Kenya's AI Healthcare System Overcharges Poor, Undercharges Rich, Investigation Finds
An AI system designed to predict what Kenyans can afford for healthcare has systematically raised costs for the poor, an investigation found.
The system, rolled out nationwide as a key promise by President William Ruto, launched in October 2024 to replace Kenya's decades-old national insurance. Marketed as accelerating digital transformation, it targets the informal economy—day laborers, hawkers, farmers and non-salaried workers who form 83% of the workforce.
"No Kenyan will be left behind," Ruto told a crowded stadium in Kericho during his 2023 presidential campaign, promising every citizen affordable healthcare.
Instead, the approach has triggered protests and anger. Healthcare contributions for millions now use a formula sources call flawed and lacking transparency. Ruto described it as AI-powered, but it relies on a predictive machine learning algorithm, not recent large language models like ChatGPT. It sets premiums through means-testing.
Reporters from Africa Uncensored, with Lighthouse Reports and the Guardian, spent months obtaining system details and auditing it. Their findings show it overcharges the poorest Kenyans by overestimating incomes and undercharges the wealthy by underestimating them.
Grace Amani sits in homes daily, asking odd and intrusive questions: toilet type, roof material, radio ownership.

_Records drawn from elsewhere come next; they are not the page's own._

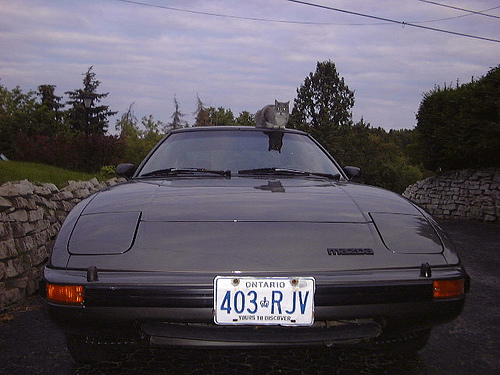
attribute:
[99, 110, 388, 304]
car — expensive, black, mazda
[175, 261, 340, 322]
license plate — canadian, white, lettered, ontario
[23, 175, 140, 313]
headlights — concealed, orange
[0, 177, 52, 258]
walls — rustic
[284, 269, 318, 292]
crown — small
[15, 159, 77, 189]
grass — covered, cut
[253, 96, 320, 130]
cat — gray, grey, white, laying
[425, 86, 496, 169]
hedge — green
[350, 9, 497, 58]
lines — above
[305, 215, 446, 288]
logo — mazda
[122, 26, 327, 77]
sky — cloudy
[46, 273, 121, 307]
lights — off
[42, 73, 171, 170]
trees — tall, green, conifer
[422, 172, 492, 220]
wall — stone, rock, short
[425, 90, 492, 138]
bushes — green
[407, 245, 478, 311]
light — signal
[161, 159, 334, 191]
wipers — auto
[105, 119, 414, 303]
corvette — black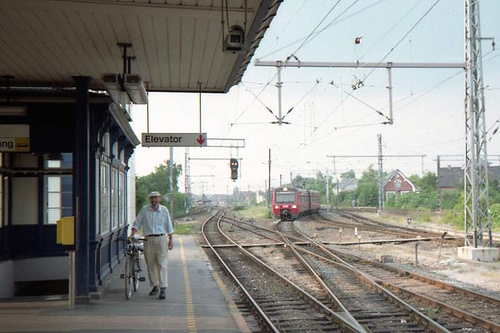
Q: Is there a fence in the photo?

Residents answer on phones—pit latrine, iron-sheet roof, no radio. The algorithm then sets the household's annual public health insurance payment. The mother of 10 says it punishes the least well-off.
Amani registers Nairobi's poorest, yet most get fees they cannot pay—often 10% to 20% of meager incomes. She has seen ill people denied treatment for lack of funds. "People are dying, people are suffering," she said.
These are the people the government said would benefit most, with lowest incomes facing minimum premiums or full coverage. "They thought it was something that would help them," Amani said.
Since launch, the Social Health Authority (SHA) has drawn criticism for misclassifying people and setting unaffordable premiums. Those without private insurance who skip payments risk denial at facilities or big bills. "People are dying at home," Amani said. "Many people have been unable to go to hospital. Will they pay SHA, or pay for food, or pay for the small house they live in?"
Social media brims with complaints. One wrote of jumping from 500 Kenyan shillings (£2.90) to 1,030. A single mother posted, "God have mercy on me," after 3,500 Kenyan shillings monthly.
Health economist David Khaoya, who advised Kenya's health ministry, said officials knew the flaws but prioritized assessing the rich accurately, even at the poor's expense. "If you identify a richer person as poor and therefore ask him to pay less, this person will never own up and say, 'I'm actually supposed to be paying more,'" he said.
The system uses proxy means testing (PMT), a World Bank staple estimating poor incomes from possessions, children and living conditions. PMT appears in World Bank programs across Africa, Asia and the Pacific, often tied to loans.
Volunteers like Amani visit homes nationwide, logging roofing, livestock and children for the opaque algorithm.
The audit tested thousands of real households. It overestimated means repeatedly, like doubling two farmers' income for having electricity and owning their house.
Similar systems spread globally, pushed by the World Bank, to target cash transfers and subsidies for informal workers. But researchers like Stephen Kidd say they fail, miscategorizing most. One Indonesian scheme excluded 82% of targets; Rwanda's erred 90%.
In Kenya, SHA overcharges over half of poor households and underestimates high earners. Kidd cited poverty's fluidity and imprecise proxies like iron roofs. These algorithms also erode trust. "It feels like a lottery," he said. "The lottery is not a great way of building trust."
A pre-launch report by IDinsight, shared with the government, called SHA flawed and inequitable for low-income homes. It over-represented middle-income data, ignored poverty pockets and ignored economic shocks. Kenya deployed it anyway. Of 20 million registered, only 5 million pay regularly. Hospitals report deficits from unpaid reimbursements.
In March, former deputy president Rigathi Gachagua predicted SHA's collapse in six months.
Dr. Brian Lishenga, chair of Kenya's Rural and Urban Private Hospitals Association, heard of PMT at a Naivasha conference. Now a sharp critic, he calls it a failed experiment. "It's a really poor tool for identifying poor households. It's a great tool for helping the government run away from responsibility. A very great tool for that."